Romans 12:2 makes it clear that transformation is a byproduct of mind renewal; it is written, “Be transformed by the renewing of your minds.” In true mind renewal God takes what we know in Scripture and incorporates it into our daily lives in such a way that it is expressed effortlessly as the fruit of Holy Spirit. (See Galatians 5:22,23.) Again, transformation is not “do-ing the fruit” but rather “be-ing the fruit.” Bible knowledge is valuable, but, apart from the illumination of the Holy Spirit, the Word will fail to produce His fruit in us. We recognize this truth when reading about the religious leaders of Jesus’ day; they accumulated much biblical knowledge yet did not reflect the image or character of Christ. It is evident that they were not genuinely transformed and the truths they memorized were not deposited in their heart. Again, transformation is only achieved through God and sustained by God; no effort is required to attain it or live it out once it is established. Transformation is not trying to be like Jesus. Transformation is being like Jesus …. without trying.
Transforming Versus Conforming
Much effort is expended by people trying to conform themselves to the truth as opposed to their being transformed by the truth. God is interested in transformation that He brings about and not in our ability to perform and conform ourselves to look like the truth. These is a vast difference in the two.
Mind renewal is a work of God in the same fashion as the salvation of my soul. We can’t renew our minds any more than we can restore our hearts. Like the caterpillar, we can prepare for this work by growing in knowledge, positioning ourselves to receive, but transformation is a work of the Holy Spirit. This occurs as He illuminates the truth that we typically already know intellectually, resulting in it becoming experientially known in our hearts. This is the essence of living by faith – knowing the truth with absolute certainty − and walking in the Spirit, or as the Apostle Paul said, “I no longer live, but Christ lives in me. The life I now live in the body; I live by faith in the Son of God…” (Gal. 2:20 HCSB)

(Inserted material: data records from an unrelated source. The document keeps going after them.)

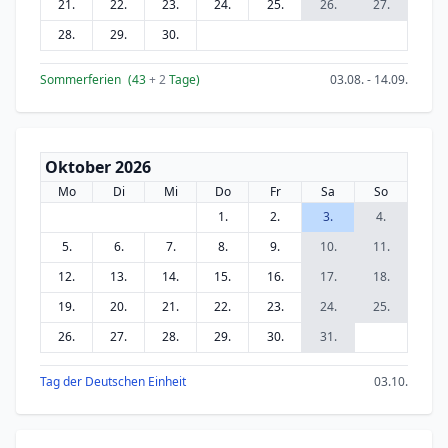
21.
22.
23.
24.
25.
26.
27.
28.
29.
30.
Sommerferien
(43
+ 2
Tage)
03.08. - 14.09.
Oktober 2026
Mo
Di
Mi
Do
Fr
Sa
So
1.
2.
3.
4.
5.
6.
7.
8.
9.
10.
11.
12.
13.
14.
15.
16.
17.
18.
19.
20.
21.
22.
23.
24.
25.
26.
27.
28.
29.
30.
31.
Tag der Deutschen Einheit
03.10.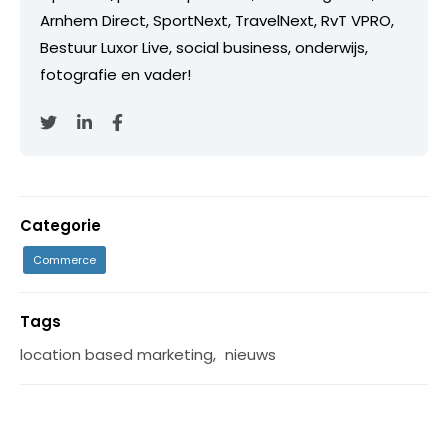
Arnhem Direct, SportNext, TravelNext, RvT VPRO,
Bestuur Luxor Live, social business, onderwijs,
fotografie en vader!
Categorie
Commerce
Tags
location based marketing
,
nieuws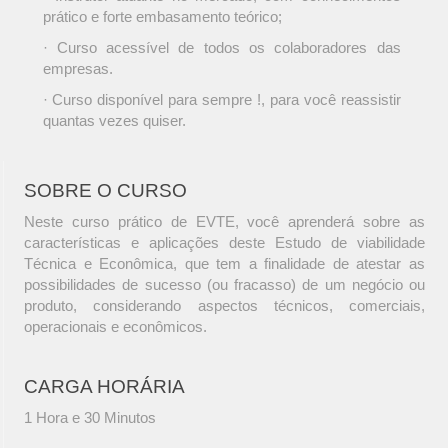
prático e forte embasamento teórico;
· Curso acessível de todos os colaboradores das
empresas.
· Curso disponível para sempre !, para você reassistir
quantas vezes quiser.
SOBRE O CURSO
Neste curso prático de EVTE, você aprenderá sobre as
características e aplicações deste Estudo de viabilidade
Técnica e Econômica, que tem a finalidade de atestar as
possibilidades de sucesso (ou fracasso) de um negócio ou
produto, considerando aspectos técnicos, comerciais,
operacionais e econômicos.
CARGA HORÁRIA
1 Hora e 30 Minutos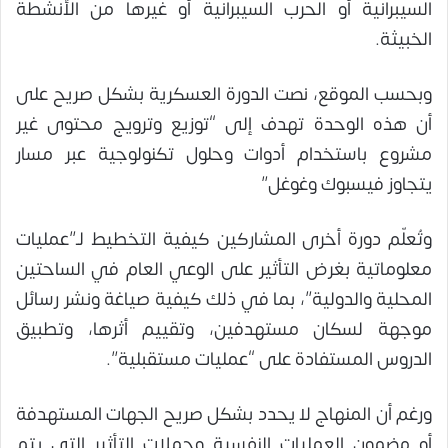
السيبرانية أو الحرب السيبرانية أو غيرها من الأنشطة
الخبيثة.
وبحسب الموقع، نصت الدورة العسكرية بشكل صريح على
أن هذه الوحدة تهدف إلى “توزيع وترويج محتوى غير
مشروع باستخدام أدوات وحلول تكنولوجية عبر مسار
يتجاوز فيسبوك وغوغل”
وتُعلّم دورة أخرى المشاركين كيفية التخطيط لـ”عمليات
معلوماتية بغرض التأثير على الوعي العام في الساحتين
المحلية والدولية”، بما في ذلك كيفية صياغة ونشر رسائل
موجهة لسكان مستهدفين، وتقييم أثرها، وتطبيق
الدروس المستفادة على “عمليات مستقبلية”.
ورغم أن المنهاج لا يحدد بشكل صريح الجهات المستهدفة
أو مضمون العمليات النفسية وحملات التأثير التي يتم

Unless God takes the truth that we know in our minds and illuminates it within our hearts, we cannot know the transformation that He has for us. The apostle Paul prayed for this for the Church in Ephesus when he prayed, “… [may] the God of our Lord Jesus Christ, the Father of glory, may give to you a spirit of wisdom and of revelation in the knowledge of Him. I pray that the eyes of your heart may be enlightened, so that you will know what is the hope of His calling, what are the riches of the glory of His inheritance in the saints…” Eph. 1:17-18
So then, when the lies that are believed are exposed and the Holy Spirit replaces them with His truth, genuine transformation will always follow. As an outcome of this transformation, the person’s emotions will also change to match the truth. The initial transformation demonstrated in a TPM session is that the lie no longer feels true because the person receives and believes the truth. Only the Holy Spirit can cause a lie to stop feeling true. When the belief changes, the feelings follow. The pain the person felt was not the problem to be solved, but rather indicated the true problem – the lies the person believed. Pain follows lies and peace follows the truth.
This is your journey!
So, as you continue working through the training materials, apply yourself to learn the TPM process well. Become an expert in its application; however, do not stop there. Learn the principles that support what you will be doing. Know that TPM is not about pain resolution, but rather about embracing pain as a friend who will lead us to the real source of our discomfort. Resist the temptation to blame life and others for what we feel and take ownership of our emotions as flowing from what we believe. And then, most of all, re-frame life’s crises as the refiner’s fire purifying our faith and renewing your mind so that you might walk in genuine transformation.